Democracy is necessary as a means of resolving conflicts without violent means. This much is obvious. One who has followed Thai politics for some time might say “But this is already a democracy. We have elections and Thaksin turned out to be duly elected. What is wrong with it?” Well, what is wrong is that it appeared that Thaksin tried to bend the law for his own purposes. A democracy has to be backed up by a strong legal system, so that when one tries to gain unfair advantages the law would prevent that from happening. More specifically there has to be a boundary beyond which even democratically elected government cannot cross. This is a persistent theme in political philosophy. Should there be a limit to the power of a democracy?

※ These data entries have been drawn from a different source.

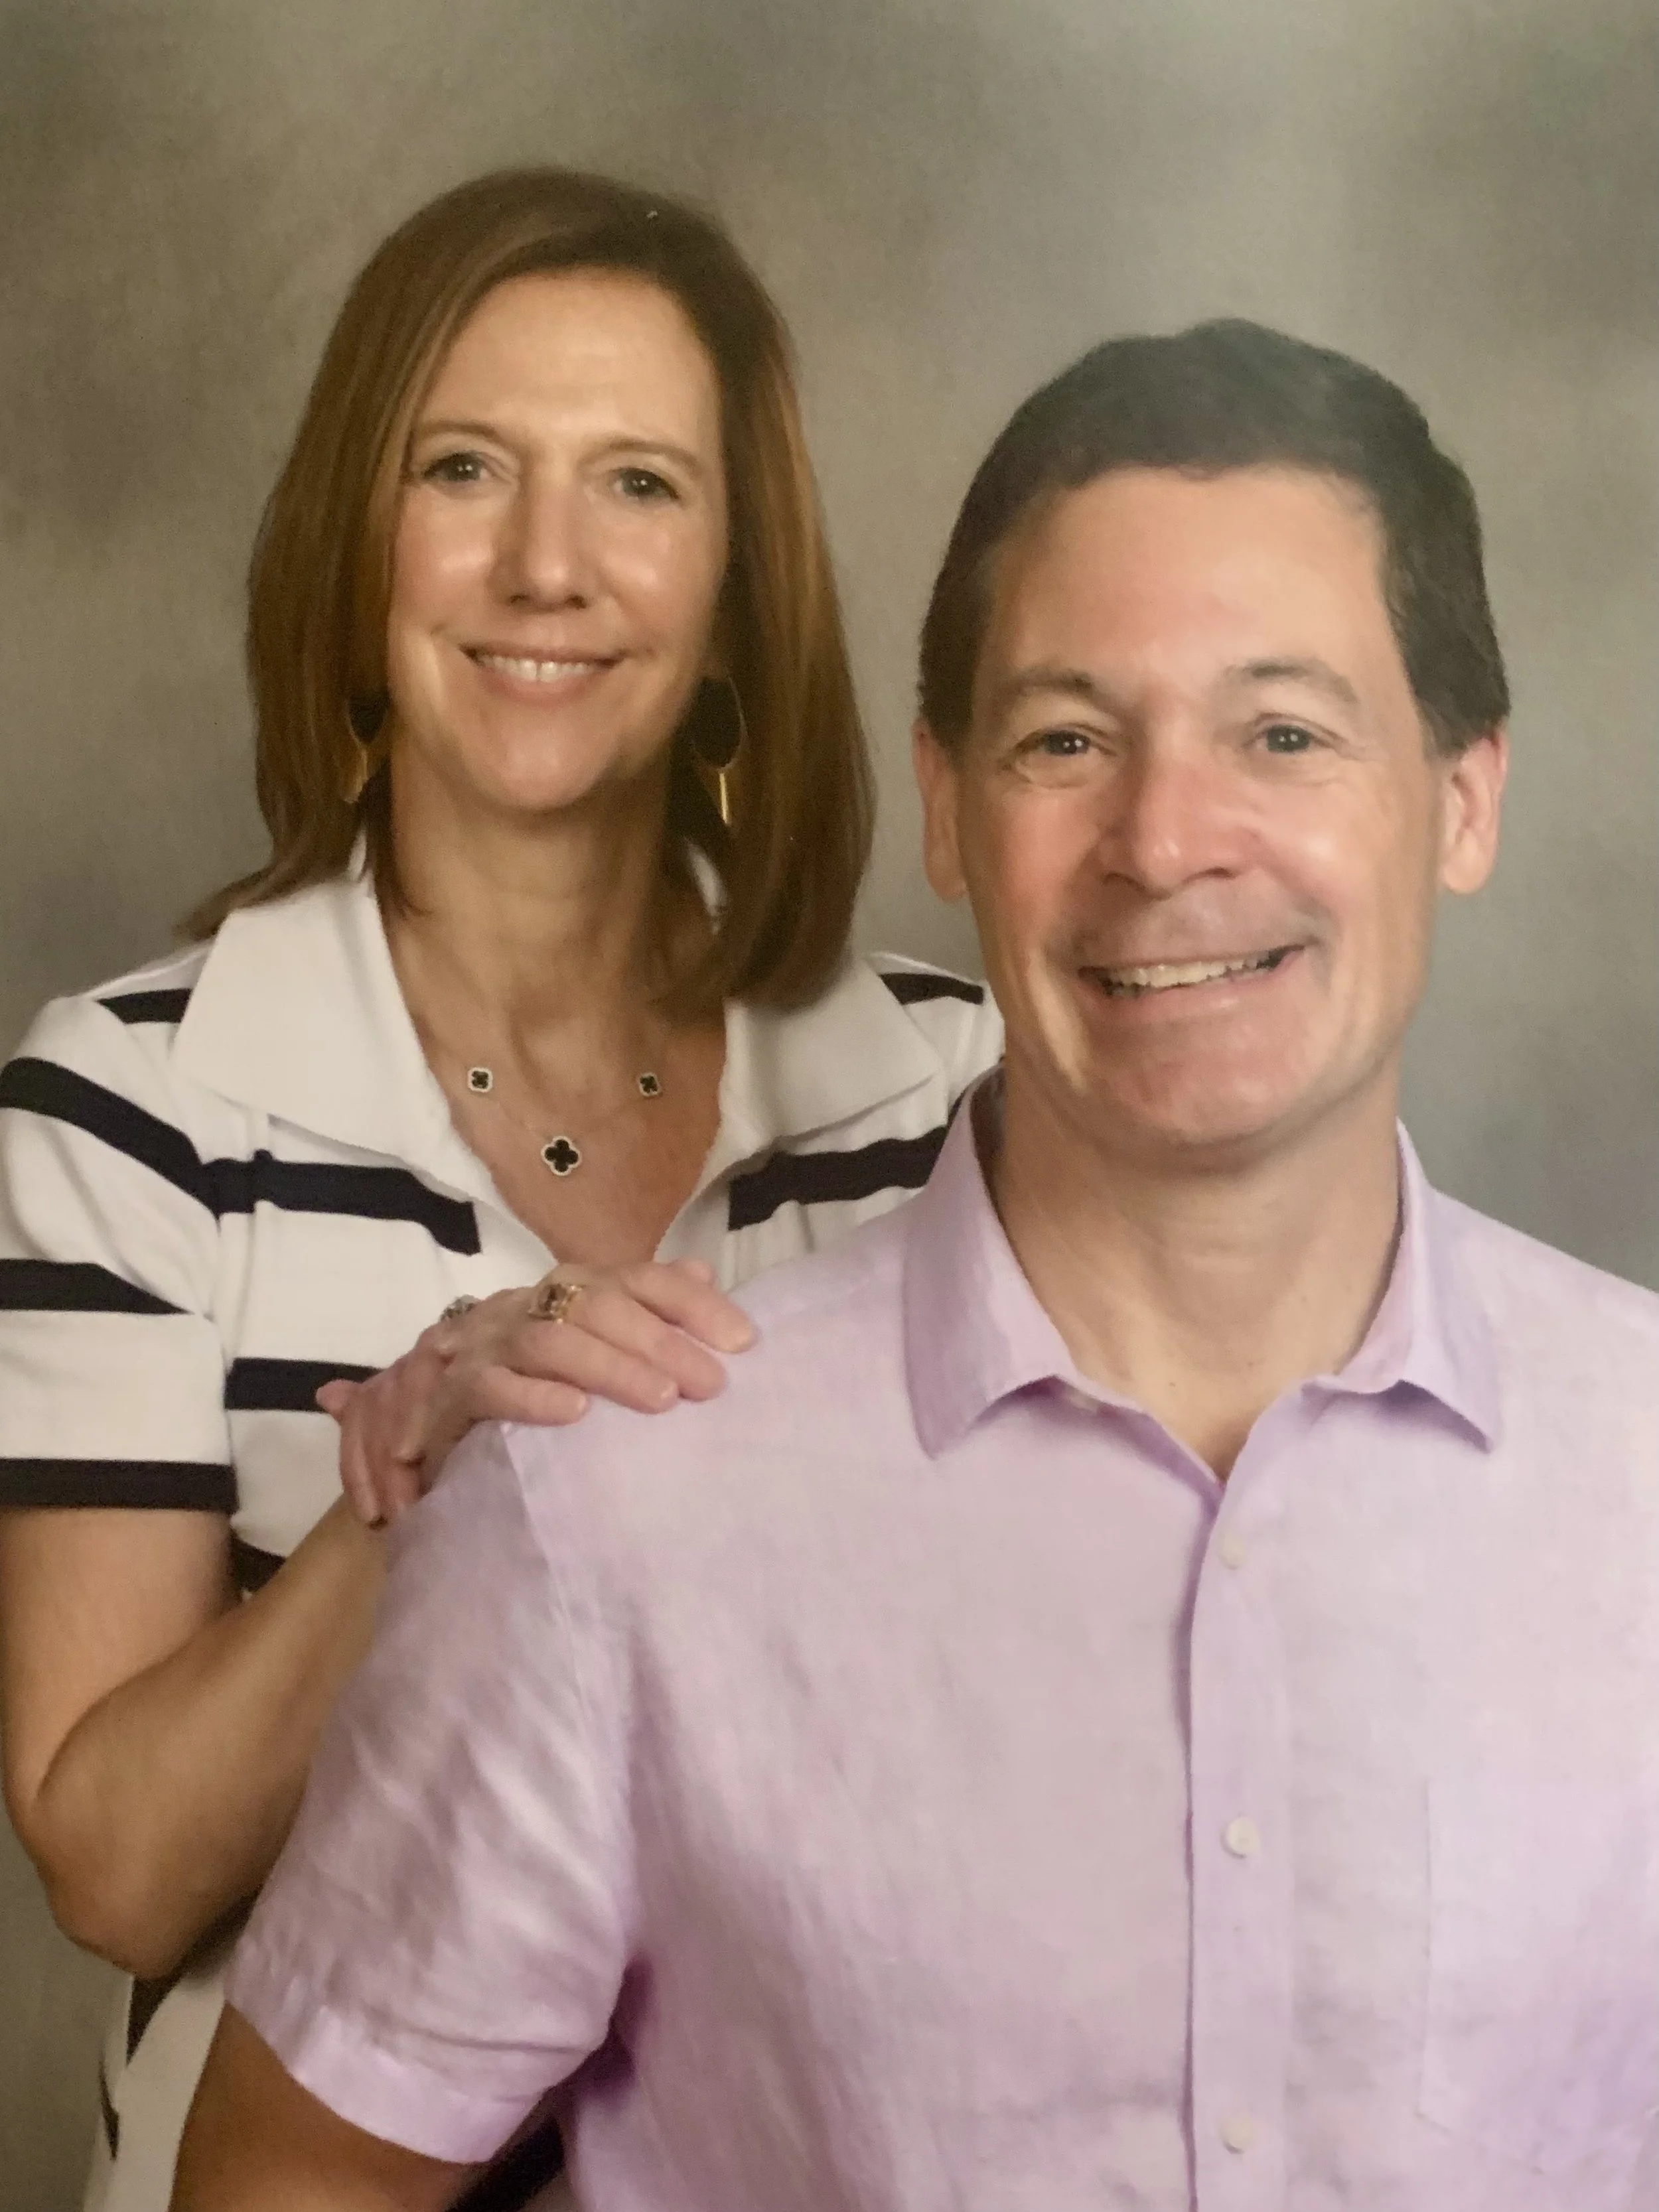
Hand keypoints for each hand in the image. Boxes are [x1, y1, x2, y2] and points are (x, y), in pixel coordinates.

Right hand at [317, 1260, 756, 1527]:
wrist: (426, 1421)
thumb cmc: (529, 1383)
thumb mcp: (590, 1346)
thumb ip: (643, 1308)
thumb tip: (703, 1269)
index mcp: (569, 1290)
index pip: (638, 1278)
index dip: (693, 1303)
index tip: (744, 1342)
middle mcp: (528, 1305)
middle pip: (599, 1305)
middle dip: (661, 1342)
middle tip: (711, 1386)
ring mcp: (486, 1344)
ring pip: (551, 1339)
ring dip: (609, 1367)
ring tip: (660, 1401)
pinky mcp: (451, 1391)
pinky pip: (490, 1386)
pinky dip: (533, 1398)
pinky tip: (574, 1415)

No, I am not condoning coup d’etats by any means. This is why I am talking about growing pains of Thai politics. The conflict that is happening now, if handled carefully, will mature into some kind of normal diversity of opinions in a functioning democracy. Both groups who are demonstrating have their own visions of what they want Thailand to become. The diversity could then sort itself out in the normal kind of democratic choice. The problem in Thailand for so long is that this diversity has been kept under the carpet, and those who have the real say in how the country is governed are the bureaucrats and technicians who think that they know more and better than the ordinary people.
So there will be some kinds of conflicts for a time being, and let us hope that there will be no violence. Perhaps Thais are mature enough not to let that happen. Perhaps they will learn from this experience so that they develop strong constitutional and legal framework so as to restrain abuse of the democratic and populist power. This is the key and unless this is in place the growing pains will continue to haunt Thailand for a considerable time to come.